Unusual Sleep Patterns

Changes in a person’s sleep patterns can also be a sign that they’re experiencing a nervous breakdown. “Some people find that they go into sleep overdrive,” says Erin Engle, PsyD, assistant professor of Medical Psychology of Psychiatry at Columbia University Medical Center, in speaking with Health.com.

As stress affects everyone differently, others may struggle with insomnia, where they find themselves lying awake at night “mentally rehearsing situations over and over again that have no solution.”

Indifference and Isolation

As mentioned earlier, people suffering from a nervous breakdown may find themselves disinterested in regular activities, even those they used to enjoy. This is referred to as anhedonia and may extend to everyday tasks such as cleaning and caring for one’s hygiene and appearance. They may also lack care about what they eat, and can go without food for extended periods of time.

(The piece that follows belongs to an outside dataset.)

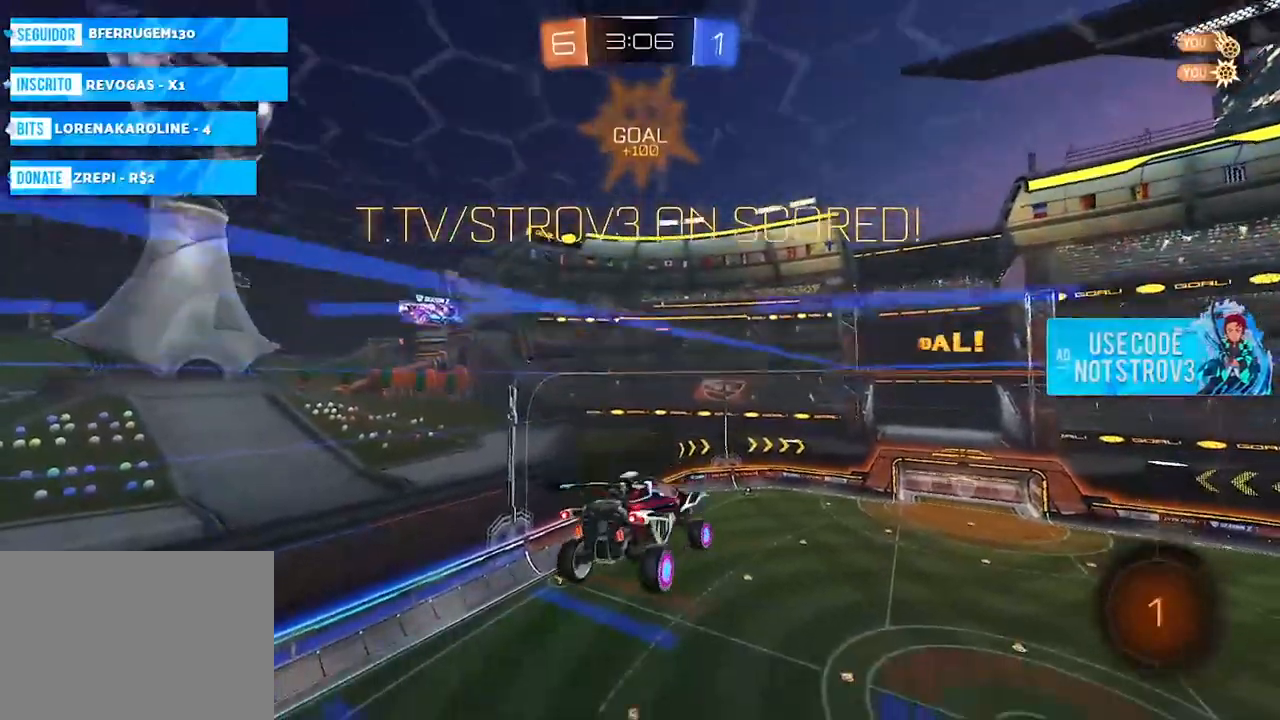
{"buttons": [], "left_stick": "center", "right_stick": "center", "events": []}
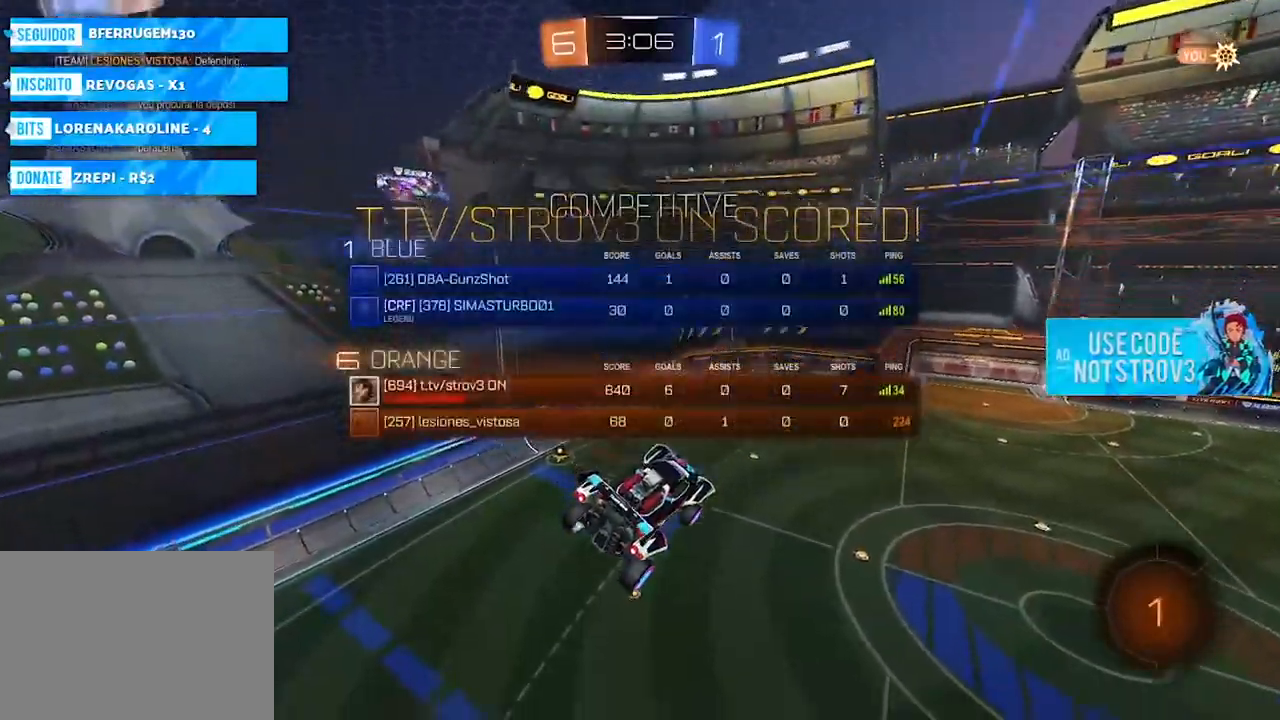
{"buttons": [], "left_stick": "center", "right_stick": "center", "events": [[33, "left_stick", "up-left"], [66, "CROSS", "down"], [66, "L1", "down"], [200, "CROSS", "up"], [283, "left_stick", "center"], [367, "L1", "up"]]}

In addition, BridgesToRecovery.com says “Someone going through a nervous breakdown may feel isolated and may withdraw from friends and family, worsening that feeling.”

Behavior Changes

When a person is having a nervous breakdown, they may also notice they exhibit a variety of behavioral changes. These may be little things, such as offering short responses in a conversation or becoming easily aggravated.

In some cases, however, there may be more noticeable changes, such as “avoiding social activities, missing days of work, or skipping out on responsibilities,” says BridgesToRecovery.com. Unfortunately, Women’s Health Magazine says that once the individual notices they’re exhibiting these behaviors, they are likely to further distance themselves from you.


As discussed earlier, a nervous breakdown can cause changes to your sleep patterns. In the case of those who suffer from insomnia, specifically, a lack of sufficient shut-eye can cause excessive fatigue, even exhaustion.

Health.com adds that you may also experience weakness in your body and loss of libido. Also, “Activities you previously handled with ease may become increasingly difficult. And things that used to bring you joy may lose their appeal.”